- [Problem description] Every single entry must be reproduced precisely.
┌────────
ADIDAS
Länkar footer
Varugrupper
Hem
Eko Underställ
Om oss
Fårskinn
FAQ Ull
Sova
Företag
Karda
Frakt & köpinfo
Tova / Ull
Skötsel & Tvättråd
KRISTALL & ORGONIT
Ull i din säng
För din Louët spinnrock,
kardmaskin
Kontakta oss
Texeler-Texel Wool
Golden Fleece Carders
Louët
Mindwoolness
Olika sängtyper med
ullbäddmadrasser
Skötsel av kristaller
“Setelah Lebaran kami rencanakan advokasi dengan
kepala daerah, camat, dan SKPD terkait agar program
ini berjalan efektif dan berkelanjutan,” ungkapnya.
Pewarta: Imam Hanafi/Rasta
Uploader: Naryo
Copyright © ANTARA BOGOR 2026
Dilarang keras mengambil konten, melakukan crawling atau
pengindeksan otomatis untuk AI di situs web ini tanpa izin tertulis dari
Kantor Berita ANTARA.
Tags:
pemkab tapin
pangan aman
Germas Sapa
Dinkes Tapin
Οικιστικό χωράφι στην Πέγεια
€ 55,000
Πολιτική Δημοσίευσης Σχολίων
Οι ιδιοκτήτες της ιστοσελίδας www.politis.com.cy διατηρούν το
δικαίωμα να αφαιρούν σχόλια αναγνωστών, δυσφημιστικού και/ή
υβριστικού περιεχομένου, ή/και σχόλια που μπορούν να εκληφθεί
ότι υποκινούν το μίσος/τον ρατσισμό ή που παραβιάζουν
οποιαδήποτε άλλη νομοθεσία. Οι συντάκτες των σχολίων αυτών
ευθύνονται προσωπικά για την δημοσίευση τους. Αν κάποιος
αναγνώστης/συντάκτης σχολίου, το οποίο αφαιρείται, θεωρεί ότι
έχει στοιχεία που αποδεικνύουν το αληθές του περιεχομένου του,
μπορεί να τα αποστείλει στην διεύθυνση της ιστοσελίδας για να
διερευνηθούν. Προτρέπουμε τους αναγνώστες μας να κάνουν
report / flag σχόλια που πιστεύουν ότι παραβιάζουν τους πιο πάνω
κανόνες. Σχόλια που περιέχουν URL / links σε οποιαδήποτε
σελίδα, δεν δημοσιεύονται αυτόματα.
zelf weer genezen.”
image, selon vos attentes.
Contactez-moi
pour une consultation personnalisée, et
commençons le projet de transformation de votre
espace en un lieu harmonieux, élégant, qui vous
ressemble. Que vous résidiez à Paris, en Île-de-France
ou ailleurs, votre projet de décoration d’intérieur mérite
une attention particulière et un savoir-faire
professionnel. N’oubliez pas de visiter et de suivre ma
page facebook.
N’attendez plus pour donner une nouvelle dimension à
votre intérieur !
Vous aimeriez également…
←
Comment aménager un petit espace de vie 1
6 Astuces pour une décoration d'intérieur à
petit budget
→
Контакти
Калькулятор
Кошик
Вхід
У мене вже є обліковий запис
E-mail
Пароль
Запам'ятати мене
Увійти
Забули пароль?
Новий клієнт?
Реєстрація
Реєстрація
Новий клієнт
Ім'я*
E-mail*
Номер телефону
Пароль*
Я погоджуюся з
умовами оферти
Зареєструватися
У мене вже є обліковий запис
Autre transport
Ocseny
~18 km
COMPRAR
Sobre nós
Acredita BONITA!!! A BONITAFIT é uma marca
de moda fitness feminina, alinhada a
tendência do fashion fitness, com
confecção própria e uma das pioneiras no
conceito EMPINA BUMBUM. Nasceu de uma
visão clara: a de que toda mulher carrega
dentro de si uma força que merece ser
└────────
- [Answer section]
ADIDAS
Länkar footer
Varugrupper
Hem
Eko Underställ
Om oss
Fårskinn
FAQ Ull
Sova
Företag
Karda
Frakt & köpinfo
Tova / Ull
Skötsel & Tvättråd
KRISTALL & ORGONIT
Ull i din säng
För din Louët spinnrock,
kardmaskin
Kontakta oss
Texeler-Texel Wool
Golden Fleece Carders
Louët
Mindwoolness
Olika sängtyper med
ullbäddmadrasser
Skötsel av kristaller
“Setelah Lebaran kami rencanakan advokasi dengan
kepala daerah, camat, dan SKPD terkait agar program
ini berjalan efektif dan berkelanjutan,” ungkapnya.
Pewarta: Imam Hanafi/Rasta
Uploader: Naryo
Copyright © ANTARA BOGOR 2026
Dilarang keras mengambil konten, melakukan crawling atau
pengindeksan otomatis untuk AI di situs web ini tanpa izin tertulis dari
Kantor Berita ANTARA.
Tags:
pemkab tapin
pangan aman
Germas Sapa
Dinkes Tapin
Οικιστικό χωράφι στην Πέγεια
€ 55,000
Πολιτική Δημοσίευσης Σχολίων
Οι ιδιοκτήτες της ιστοσελίδας www.politis.com.cy διατηρούν το
δικαίωμα να αφαιρούν σχόλια αναγνωστών, δυσφημιστικού και/ή
υβριστικού περιεχομένου, ή/και σχόλια που μπορούν να εκληφθεί
ότι υποκινούν το μίσος/τον ρατσισμό ή που παραβιάζουν
οποιαδήποτε άλλη νομοθεσία. Οι συντάκτες των σχολίων αυτών
ευθύνονται προσωπικά για την δημοσίευση τους. Αν κάποιος
αναγνώστης/συντάκτης σχολίου, το οποίο αφαιρείται, θεωρεί ότι
έχει στοιχεία που αποδεικνύουν το αληθές του περιεχομένου του,
μπορεί να τα αποστείλει στην διεύθυνση της ιστοσελίδας για να
διερευνηθούν. Προτρέπουμε τους αναγνώστες μας να κάνουν
report / flag σχόλια που πιστεύουν ότι παραβιάζουν τους πιο πάνω
κανόνες. Σχόλια που περιέχουν URL / links σε οποιαδήποτε
σελίδα, δεν δημοσιεύονται αυτόματα.
zelf weer genezen.”
image, selon vos attentes.
Contactez-moi
pour une consultation personnalisée, et
commençons le projet de transformation de votre
espace en un lieu harmonieux, élégant, qui vous
ressemble. Que vous résidiez à Paris, en Île-de-France
ou ailleurs, votre projet de décoration d’intérieur mérite
une attention particulière et un savoir-faire
professionnel. N’oubliez pas de visiter et de suivre ma
page facebook.
N’attendez plus pour donner une nouvelle dimension à
votre intérieur !
Vous aimeriez également…
←
Comment aménager un petit espace de vie 1
6 Astuces pour une décoration d'intérieur à
petit budget
→
Контакти
Калькулятор
Кошик
Вхід
У мене вже є обліковий запис
E-mail
Пароль
Запам'ятати мене
Увійти
Забули пароль?
Новий клієнт?
Реєстрація
Реєстрація
Новий клієнт
Ім'я*
E-mail*
Номер телефону
Пароль*
Я погоджуюся з
умовами оферти
Зареєструватися
У мене вже є обліковий запис
Autre transport
Ocseny
~18 km
COMPRAR
Sobre nós
Acredita BONITA!!! A BONITAFIT é uma marca
de moda fitness feminina, alinhada a
tendência do fashion fitness, com
confecção própria e uma das pioneiras no
conceito EMPINA BUMBUM. Nasceu de uma
visão clara: a de que toda mulher carrega
dentro de si uma força que merece ser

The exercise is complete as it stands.